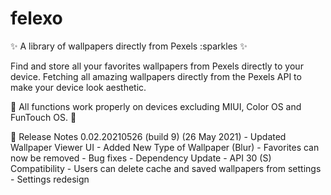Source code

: # felexo

:sparkles: A library of wallpapers directly from Pexels :sparkles :sparkles:


Find and store all your favorites wallpapers from Pexels directly to your device. 
Fetching all amazing wallpapers directly from the Pexels API to make your device look aesthetic.


:rotating_light: All functions work properly on devices excluding MIUI, Color OS and FunTouch OS. :rotating_light:

:bookmark: Release Notes 0.02.20210526 (build 9) (26 May 2021)
    - Updated Wallpaper Viewer UI
    - Added New Type of Wallpaper (Blur)
    - Favorites can now be removed
    - Bug fixes
    - Dependency Update
    - API 30 (S) Compatibility
    - Users can delete cache and saved wallpapers from settings
    - Settings redesign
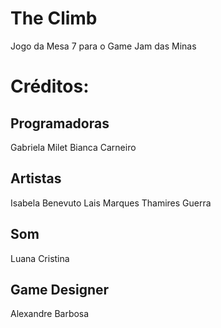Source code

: # The Climb
Jogo da Mesa 7 para o Game Jam das Minas

# Créditos:
## Programadoras
Gabriela Milet
Bianca Carneiro

## Artistas
Isabela Benevuto
Lais Marques
Thamires Guerra

## Som
Luana Cristina

## Game Designer
Alexandre Barbosa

##########

● What you should do
Copy only what runs above from the line containing "- Added New Type of Wallpaper (Blur)" through the line containing "Bianca Carneiro", exactly. Leave out the pictures.

● Task response
    - Added New Type of Wallpaper (Blur)
    - Favorites can now be removed
    - Bug fixes
    - Dependency Update
    - API 30 (S) Compatibility
    - Users can delete cache and saved wallpapers from settings
    - Settings redesign
Source code

: # The Climb
Jogo da Mesa 7 para o Game Jam das Minas

# Créditos:
## Programadoras
Gabriela Milet
Bianca Carneiro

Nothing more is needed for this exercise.